Responses to the Chinese cyber threat

So what can the U.S. do to respond to the advanced, persistent Chinese government cyber threat and safeguard national security? According to FBI Director Christopher Wray, there has to be a mindset change in America. Instead of focusing on preventing attacks from taking place, corporations and government entities should be focused on detecting and then mitigating threats. In other words, only a naïve person would assume that U.S. networks could be made 100% secure against the Chinese cyber threat. Instead, corporations and government agencies must find new ways to detect threats already present within their networks.

In addition, universities also have a role to play in defending national security. They must become much more aggressive about protecting themselves from exploitation. Chinese intelligence officials are becoming so adept at using students, researchers and academics to steal technology that U.S. universities need to wake up to this fact. Otherwise, they might be facing a situation in which the results of tens of millions of dollars of U.S. government funding have essentially been diverted to China. And private corporations should re-think current practices, such as storing any of their sensitive corporate data on Chinese servers based in China. According to Chinese laws, it is relatively easy for the Chinese state to get access to this data as needed.
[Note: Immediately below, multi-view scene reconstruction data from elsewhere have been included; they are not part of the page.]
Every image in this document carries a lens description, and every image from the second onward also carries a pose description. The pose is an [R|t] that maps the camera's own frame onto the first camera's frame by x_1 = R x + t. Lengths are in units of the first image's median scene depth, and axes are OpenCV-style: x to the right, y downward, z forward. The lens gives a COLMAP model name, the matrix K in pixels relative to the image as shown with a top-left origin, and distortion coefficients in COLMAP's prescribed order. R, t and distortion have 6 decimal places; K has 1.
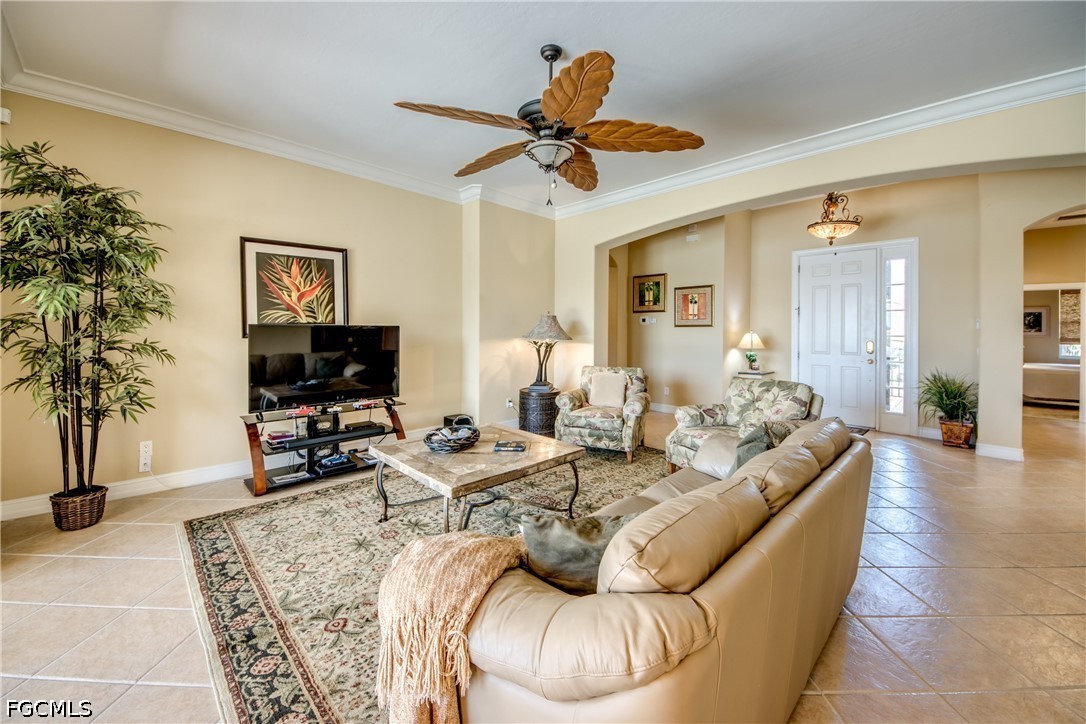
lens RADIAL K [[408.9, 0, 543.9], [0, 408.9, 332.1], [0, 0, 1]] dist [0.022397, -0.018301]
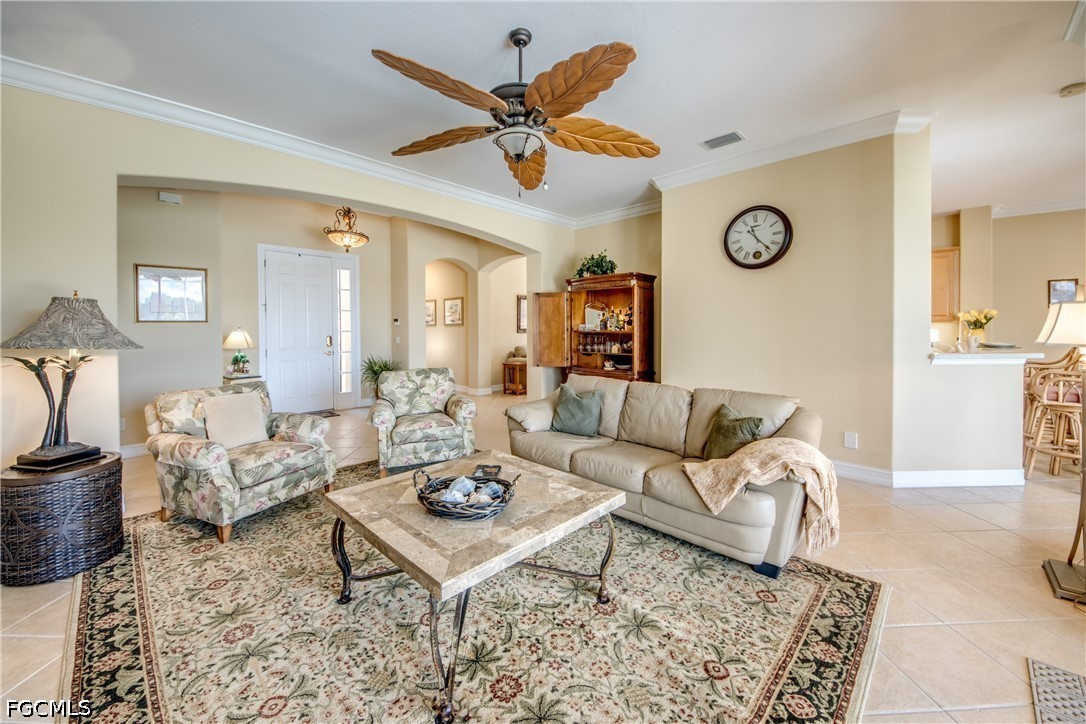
lens RADIAL K [[420.8, 0, 544.1], [0, 420.8, 326.9], [0, 0, 1]] dist [0.001219, -0.010318]
pose [[-0.012076, -0.007300, 0.999900, -1.552355], [0.013105, 0.999886, 0.007458, -0.019953], [-0.999841, 0.013194, -0.011979, 1.542947]]
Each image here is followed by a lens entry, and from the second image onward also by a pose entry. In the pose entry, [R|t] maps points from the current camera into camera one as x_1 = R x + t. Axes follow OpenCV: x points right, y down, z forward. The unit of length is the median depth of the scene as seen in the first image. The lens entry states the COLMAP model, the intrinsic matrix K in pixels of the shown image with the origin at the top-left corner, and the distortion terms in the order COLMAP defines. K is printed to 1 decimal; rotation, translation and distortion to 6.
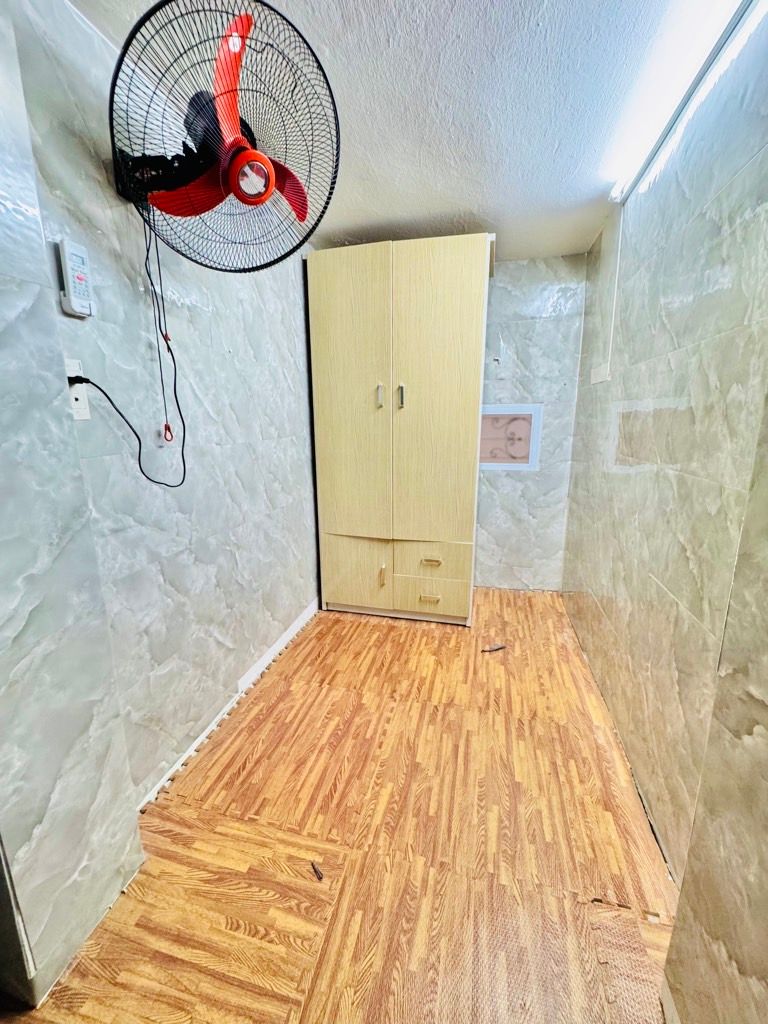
lens RADIAL K [[411.3, 0, 384.0], [0, 411.3, 513.9], [0, 0, 1]] dist [-0.004952, 0.001016]
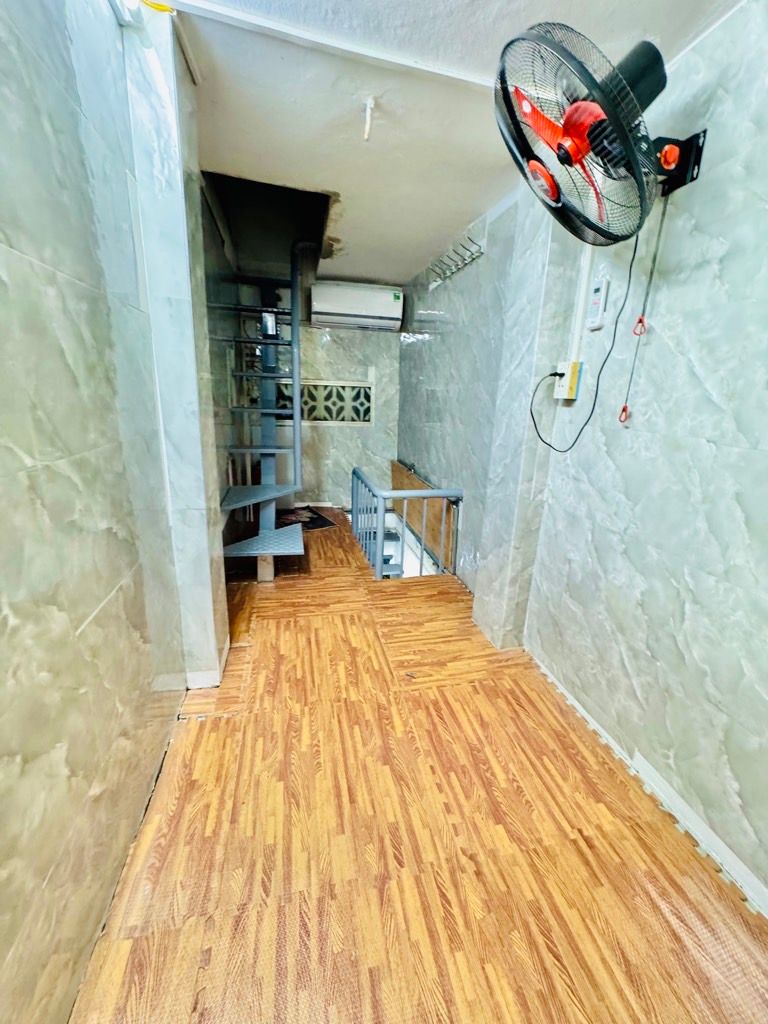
lens RADIAL K [[411.3, 0, 384.1], [0, 411.3, 513.1], [0, 0, 1]] dist [-0.004952, 0.001016]
pose [[-0.896761, 0.094781, -0.432246, 0.448804], [-0.136529, 0.869880, 0.473993, -0.346832], [0.420928, 0.484072, -0.767134, 1.480226]]
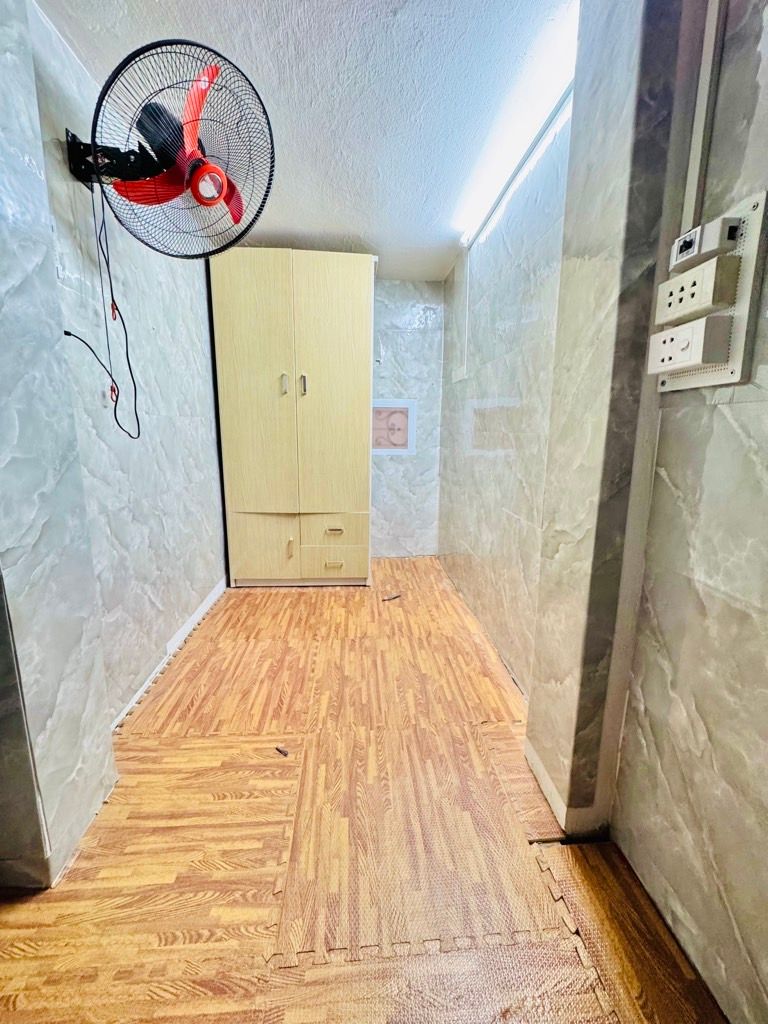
lens RADIAL K [[411.3, 0, 385.6], [0, 411.3, 514.8], [0, 0, 1]] dist [-0.004952, 0.001016]
pose [[0.949518, -0.045074, 0.310458, -0.170820], [0.051754, 0.998571, -0.013309, 0.154254], [-0.309415, 0.028705, 0.950494, -0.219843]]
New approaches to cyber defense

The big question, of course, is whether the U.S. will eventually carry out a much more offensively-minded strategy in order to deter the Chinese cyber threat and protect national security. For example, suggests U.S. Senator Mitt Romney, the U.S. government might engage in a strategy of “mutually assured disruption,” in which U.S. intelligence agencies carry out tit-for-tat cyber attacks against the Chinese. That might at least make China re-think its approach to counterintelligence, say some U.S. lawmakers.

Of course, there is always the risk of escalating things too far, too fast, but obviously, something needs to be done to mitigate the Chinese cyber theat. It’s now possible to argue that the unofficial Chinese technological development strategy of “rob, replicate, replace” has gone too far already. If the U.S. is serious about protecting national security, then it needs to meet the Chinese cyber threat head-on.